Check each line of the listing below for the string "personas", then copy every line that has it.

--- Available data Enclosed Below ---

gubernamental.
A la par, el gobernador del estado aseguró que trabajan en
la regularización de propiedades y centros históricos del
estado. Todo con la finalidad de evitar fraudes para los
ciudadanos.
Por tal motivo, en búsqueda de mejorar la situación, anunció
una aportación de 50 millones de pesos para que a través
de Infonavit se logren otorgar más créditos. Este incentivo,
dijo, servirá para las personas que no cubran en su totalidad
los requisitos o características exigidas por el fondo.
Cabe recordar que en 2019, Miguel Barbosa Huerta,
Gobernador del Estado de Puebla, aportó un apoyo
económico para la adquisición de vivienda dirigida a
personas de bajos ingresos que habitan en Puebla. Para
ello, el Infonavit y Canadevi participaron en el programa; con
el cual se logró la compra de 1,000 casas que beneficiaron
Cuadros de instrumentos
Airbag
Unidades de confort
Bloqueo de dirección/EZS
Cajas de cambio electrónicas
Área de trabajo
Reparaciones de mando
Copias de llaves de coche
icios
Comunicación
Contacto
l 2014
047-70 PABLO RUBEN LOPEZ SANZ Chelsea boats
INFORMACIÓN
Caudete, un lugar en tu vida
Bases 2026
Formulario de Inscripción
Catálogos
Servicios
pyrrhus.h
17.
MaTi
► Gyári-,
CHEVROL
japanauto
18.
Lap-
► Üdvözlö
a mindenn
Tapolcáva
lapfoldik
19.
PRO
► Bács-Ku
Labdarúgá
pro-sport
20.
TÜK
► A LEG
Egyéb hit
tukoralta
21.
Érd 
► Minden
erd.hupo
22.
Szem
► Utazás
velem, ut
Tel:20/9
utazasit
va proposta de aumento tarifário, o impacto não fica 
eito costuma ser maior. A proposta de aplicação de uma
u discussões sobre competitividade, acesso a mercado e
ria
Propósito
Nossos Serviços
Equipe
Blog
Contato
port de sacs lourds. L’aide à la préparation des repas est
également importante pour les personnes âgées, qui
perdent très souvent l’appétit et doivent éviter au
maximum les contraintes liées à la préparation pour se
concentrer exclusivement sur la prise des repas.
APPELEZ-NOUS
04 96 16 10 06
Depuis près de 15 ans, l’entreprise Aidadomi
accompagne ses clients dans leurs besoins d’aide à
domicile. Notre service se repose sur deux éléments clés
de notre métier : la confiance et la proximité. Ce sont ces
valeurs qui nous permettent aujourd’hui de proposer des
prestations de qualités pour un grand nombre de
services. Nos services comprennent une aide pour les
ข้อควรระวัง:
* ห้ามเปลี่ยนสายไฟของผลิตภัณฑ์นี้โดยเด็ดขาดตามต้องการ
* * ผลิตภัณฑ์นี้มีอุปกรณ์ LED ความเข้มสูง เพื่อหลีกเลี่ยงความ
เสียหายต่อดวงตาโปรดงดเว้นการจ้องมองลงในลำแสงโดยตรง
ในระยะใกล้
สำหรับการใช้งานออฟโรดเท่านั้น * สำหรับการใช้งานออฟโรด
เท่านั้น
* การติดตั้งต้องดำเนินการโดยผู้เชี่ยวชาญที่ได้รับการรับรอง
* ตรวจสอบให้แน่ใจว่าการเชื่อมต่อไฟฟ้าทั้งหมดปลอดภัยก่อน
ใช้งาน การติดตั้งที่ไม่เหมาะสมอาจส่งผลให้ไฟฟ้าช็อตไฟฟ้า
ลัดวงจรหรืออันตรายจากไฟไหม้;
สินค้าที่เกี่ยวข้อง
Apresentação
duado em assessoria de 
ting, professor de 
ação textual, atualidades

--- End of Enclosed Available data ---

> [Task answer]
dijo, servirá para las personas que no cubran en su totalidad
personas de bajos ingresos que habitan en Puebla. Para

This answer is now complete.